Why Does Mrs. Kahawai Want Us to Be Bored
Hey there, student. So…I know what you might be thinking…another teacher telling us to put our phones away. Booooooo. But, hear me out! I am not just here to talk about screen time. I’m making a case for something your sweet young brains have been trained to avoid at all costs: boredom itself.
If you watch the students in class or walking around our hallways, you will notice that the moment there’s a lull in activity, the phone comes out instantaneously. Earbuds go in. The silence gets filled with music, videos, messages, really anything to avoid that uncomfortable feeling of having nothing to do. We’ve become experts at eliminating every spare second of unstimulated time from our lives.
But we might have lost something valuable in the process: the wandering mind.
Some of my best ideas have come to me while completing mundane household chores or staring out the window on a long car or plane ride. Sometimes waiting in line at the grocery store with nothing but my thoughts brings about clarity on a concern or personal issue. Moments of mental drift aren’t wasted time. This is the time when our brains get the space to make unexpected connections, to process what we’ve learned, or to stumble upon creative solutions we would never have found if we were scrolling for something, anything, to fill the spare moments.
What Happens When We’re Bored
Turns out there is actual science behind this. When we’re bored, our brains don’t just shut down, they shift into what neuroscientists call the “default mode network.” This is the time our brains engage in daydreaming, reflection, and what’s called “autobiographical planning.” This is, basically, the time we have to make sense of our lives and imagine our futures.
This crucial mental state only activates when we’re not constantly feeding our brains external stimulation. Just like you shouldn’t eat sugar all day every day and expect to be physically healthy, you can’t feed your brain neural stimulation all day and expect to be mentally balanced. It’s just not how we were built.
This is So Boring

Let’s talk about school. Every teacher has heard “This is so boring” (maybe even multiple times an in the last hour). The truth? Sometimes, honestly…it is. Not every lesson can be a thrilling performance. Not every assignment will set your soul on fire. School is not Disneyland – it’s not designed to keep you buzzing with excitement every moment of the day. As much as I try to entertain my students, there are just some times where it’s about delivering content.

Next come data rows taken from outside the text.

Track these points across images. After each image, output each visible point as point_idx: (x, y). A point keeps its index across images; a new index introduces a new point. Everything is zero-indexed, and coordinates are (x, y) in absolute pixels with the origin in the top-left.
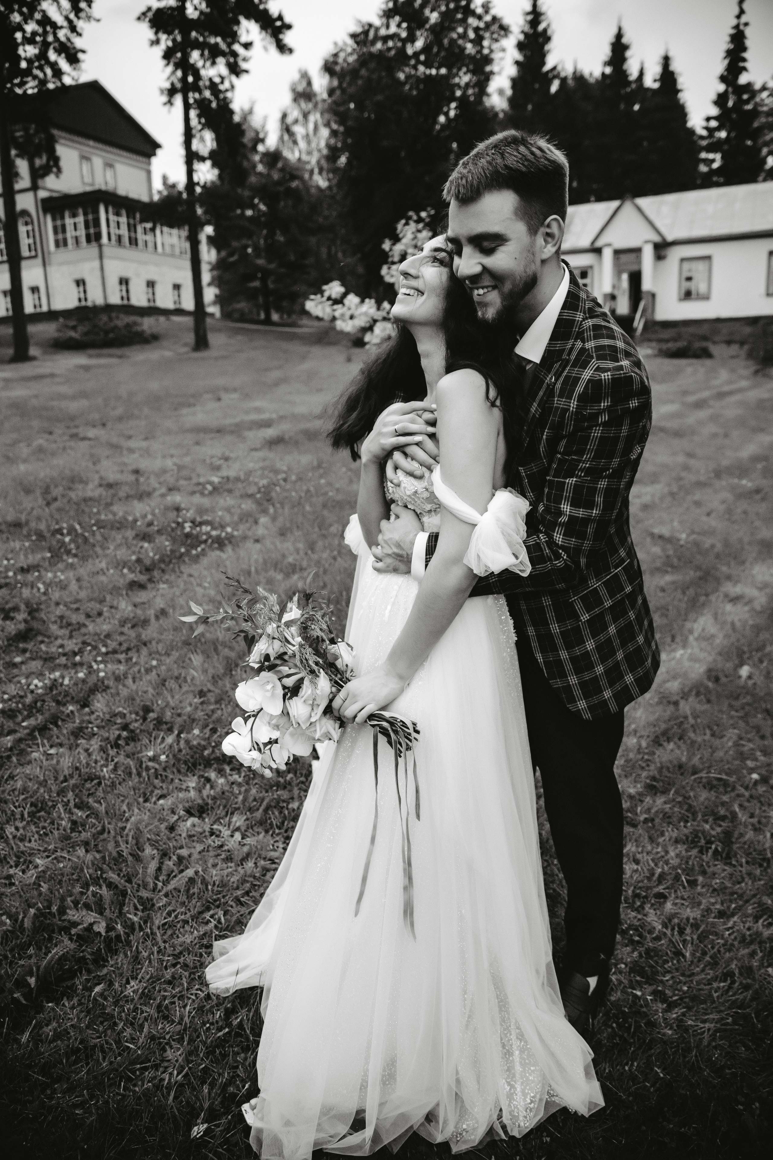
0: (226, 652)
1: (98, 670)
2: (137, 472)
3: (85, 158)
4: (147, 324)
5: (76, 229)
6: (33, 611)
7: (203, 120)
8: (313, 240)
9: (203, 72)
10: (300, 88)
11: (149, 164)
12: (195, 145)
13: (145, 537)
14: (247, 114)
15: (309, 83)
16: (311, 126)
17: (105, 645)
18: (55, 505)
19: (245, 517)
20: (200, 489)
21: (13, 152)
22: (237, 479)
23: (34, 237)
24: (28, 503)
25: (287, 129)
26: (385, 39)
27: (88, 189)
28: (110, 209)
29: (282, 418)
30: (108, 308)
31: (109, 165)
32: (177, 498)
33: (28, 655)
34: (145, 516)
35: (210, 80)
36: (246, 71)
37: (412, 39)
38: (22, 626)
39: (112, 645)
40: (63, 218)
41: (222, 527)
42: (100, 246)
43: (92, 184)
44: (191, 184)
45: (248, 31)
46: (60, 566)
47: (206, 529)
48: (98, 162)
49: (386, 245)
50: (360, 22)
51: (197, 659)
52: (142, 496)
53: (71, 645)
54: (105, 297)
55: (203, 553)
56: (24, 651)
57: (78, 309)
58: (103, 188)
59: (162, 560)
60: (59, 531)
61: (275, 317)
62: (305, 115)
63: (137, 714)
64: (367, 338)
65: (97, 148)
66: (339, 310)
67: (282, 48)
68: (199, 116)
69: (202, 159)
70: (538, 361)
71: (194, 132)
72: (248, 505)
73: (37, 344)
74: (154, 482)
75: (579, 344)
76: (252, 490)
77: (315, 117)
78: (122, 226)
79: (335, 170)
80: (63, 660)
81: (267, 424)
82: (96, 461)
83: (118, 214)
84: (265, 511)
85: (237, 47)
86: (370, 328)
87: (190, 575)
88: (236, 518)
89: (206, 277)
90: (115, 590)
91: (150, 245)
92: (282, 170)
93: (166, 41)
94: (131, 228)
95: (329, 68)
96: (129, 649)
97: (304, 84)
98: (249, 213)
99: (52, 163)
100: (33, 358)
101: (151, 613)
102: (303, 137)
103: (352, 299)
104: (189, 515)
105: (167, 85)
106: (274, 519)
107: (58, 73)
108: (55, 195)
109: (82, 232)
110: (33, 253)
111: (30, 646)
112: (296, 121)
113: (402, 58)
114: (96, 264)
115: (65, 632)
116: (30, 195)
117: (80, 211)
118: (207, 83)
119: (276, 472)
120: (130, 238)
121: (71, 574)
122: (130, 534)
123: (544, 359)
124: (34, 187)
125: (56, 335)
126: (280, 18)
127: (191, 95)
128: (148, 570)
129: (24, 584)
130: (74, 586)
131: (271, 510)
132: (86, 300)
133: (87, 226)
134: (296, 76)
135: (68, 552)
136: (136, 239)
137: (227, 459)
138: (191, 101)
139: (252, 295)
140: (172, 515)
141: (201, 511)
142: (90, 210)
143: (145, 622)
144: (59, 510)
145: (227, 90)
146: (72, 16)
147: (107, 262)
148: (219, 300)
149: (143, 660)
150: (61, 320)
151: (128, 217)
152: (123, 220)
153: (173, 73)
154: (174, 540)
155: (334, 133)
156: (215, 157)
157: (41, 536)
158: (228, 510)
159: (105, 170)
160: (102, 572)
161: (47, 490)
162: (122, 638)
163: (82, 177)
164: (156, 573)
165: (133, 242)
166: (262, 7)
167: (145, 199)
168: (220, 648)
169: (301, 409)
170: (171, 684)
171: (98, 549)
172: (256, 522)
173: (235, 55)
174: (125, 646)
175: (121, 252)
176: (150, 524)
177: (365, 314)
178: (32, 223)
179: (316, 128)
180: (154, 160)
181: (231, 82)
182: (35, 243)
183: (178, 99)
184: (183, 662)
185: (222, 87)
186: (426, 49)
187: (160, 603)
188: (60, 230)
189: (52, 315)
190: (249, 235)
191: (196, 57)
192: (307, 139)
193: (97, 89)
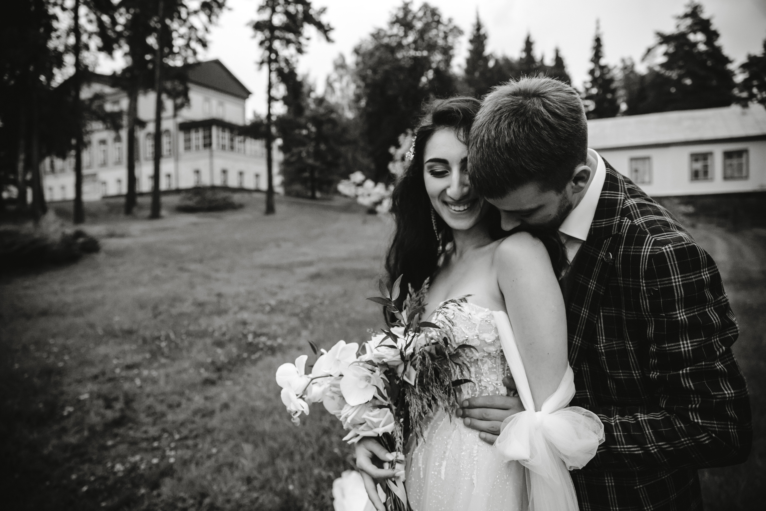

Schoolwork doesn’t have an inherent responsibility to be entertaining, and I kind of don’t think you should want it to be. Things worth learning require patience, repetition, and yes, sometimes a bit of tedium. The athletes out there should recognize this…lifting heavy weights is often not “fun.” Similarly, reading a challenging text requires sustained attention. Revising an essay means looking at the same sentences over and over. Solving complex problems involves sitting with confusion for longer than is probably comfortable.
The expectation that everything should be immediately engaging is holding us back. When we can’t tolerate even a moment of boredom, we rob ourselves of the chance to develop persistence and fail to build the stamina to push through difficult material. We miss out on the satisfaction that comes from sticking with something that doesn’t instantly gratify us.
Can’t It Be Fun?
I, for one, would never advocate for deliberately “boring” coursework. Yuck. We don’t need to take dull classes just to build character. But I think we’ve swung too far in the other direction, treating every moment of understimulation as an emergency that must be immediately solved with a device.
The most creative students I’ve taught aren’t necessarily the ones constantly consuming content. They’re often the ones who give themselves permission to stare into space, to let their minds wander during a boring bus ride, to sit with a problem without immediately Googling the answer.
So here’s my challenge: Try being bored. Deliberately. Sit in your room without your phone for fifteen minutes. Take a walk without earbuds. Let yourself be understimulated and see what your mind does with that space. You might be surprised by what emerges. Maybe it’s an idea for something to draw, write, or perform musically. Maybe it’s a solution to a problem that’s been nagging you. At the very least it would be a moment of genuine rest in an overstimulated world.
Boredom isn’t the enemy. The inability to tolerate it is.